松浦発言への批判は、同じゲイの中からも起こります。

男性同性愛史の研究者の前川直哉さんは、「トランスジェンダーとともに」あるために、男性がなすべきこと」で、次のように語ります。

「私にとって許せないのは、自分がゲイ男性だと公言する元参議院議員の松浦大悟氏が、トランス女性の更衣室等利用に恐怖を感じるシス女性の声を悪用し、トランスジェンダーへの排除や差別を煽るような発言をしていることです。…何より私が憤ったのは、松浦氏が「トランス女性」と「トランス女性を排除しようとするフェミニスト」という二項対立を仮構し分離主義を煽りつつ、しかも自らの姿を消す(どちらに批判が来ても自分に火の粉が及ばないようにする)という手法をとっていることです。」

前川さんは、続けて、あらゆる性暴力を許さない社会を作るのは、男性(ゲイも含む)にこそ課せられた責務だと提起します(この前川さんの論考について、DQのブブ・ド・ラ・マドレーヌさんは「朝のようだ」と評していました。)
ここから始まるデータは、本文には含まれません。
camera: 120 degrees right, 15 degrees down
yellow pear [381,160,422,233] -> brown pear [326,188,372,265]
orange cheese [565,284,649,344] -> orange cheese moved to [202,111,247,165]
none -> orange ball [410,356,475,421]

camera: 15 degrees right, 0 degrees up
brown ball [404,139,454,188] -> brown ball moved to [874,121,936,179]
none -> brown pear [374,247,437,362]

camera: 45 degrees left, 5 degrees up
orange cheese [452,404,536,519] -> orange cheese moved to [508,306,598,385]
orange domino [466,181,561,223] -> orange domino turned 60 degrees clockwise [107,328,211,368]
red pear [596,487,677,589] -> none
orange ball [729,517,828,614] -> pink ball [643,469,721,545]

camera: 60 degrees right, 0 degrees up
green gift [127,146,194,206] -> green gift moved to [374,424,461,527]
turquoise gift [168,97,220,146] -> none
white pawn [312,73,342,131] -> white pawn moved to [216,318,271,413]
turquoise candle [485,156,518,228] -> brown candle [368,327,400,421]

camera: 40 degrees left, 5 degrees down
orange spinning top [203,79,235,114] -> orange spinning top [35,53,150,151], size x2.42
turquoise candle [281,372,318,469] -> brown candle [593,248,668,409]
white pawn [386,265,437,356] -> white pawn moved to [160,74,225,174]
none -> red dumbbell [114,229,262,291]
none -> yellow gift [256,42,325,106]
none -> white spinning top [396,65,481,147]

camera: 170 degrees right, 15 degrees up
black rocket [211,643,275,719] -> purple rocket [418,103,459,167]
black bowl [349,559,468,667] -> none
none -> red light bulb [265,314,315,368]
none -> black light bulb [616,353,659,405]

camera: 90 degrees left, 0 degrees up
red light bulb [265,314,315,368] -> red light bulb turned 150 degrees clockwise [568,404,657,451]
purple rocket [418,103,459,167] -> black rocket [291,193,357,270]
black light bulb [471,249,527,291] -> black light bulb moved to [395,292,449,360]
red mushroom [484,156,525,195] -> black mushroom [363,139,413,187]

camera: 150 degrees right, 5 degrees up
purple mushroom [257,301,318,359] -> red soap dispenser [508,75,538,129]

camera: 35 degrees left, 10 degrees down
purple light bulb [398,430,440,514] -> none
また、社会学者の石田仁さんも、「人々のトランスジェンダー嫌悪が少なくなれば、ジェンダー平等感覚の形成は進む」の中で、松浦発言は「あたかもフェミニストの総意を仮託されたかのような発言」であるが「フェミニストと(それは本来不可分であるはずの)差別の廃絶との間にくさびを打ち、ふたつを分断させようとして」いると指摘しています。

お風呂の話って

LGBTの可視化(そして法制化)が進む中で、様々な議論が出て来ている訳ですが、特にお風呂の話って狙われやすい所ですね。

個人的には、トランスジェンダーの畑野とまとさんが、松浦発言に「他人事ではないのに」とツイッターで評していて、成る程と思いました。ゲイはトランスと違い外見からの「お風呂問題」はなくても、同性に対する欲望があるのですから(ドキッ)、「他人事ではない」筈です。

なので、少なくとも、煽るような議論は避けたいものだと思わされました。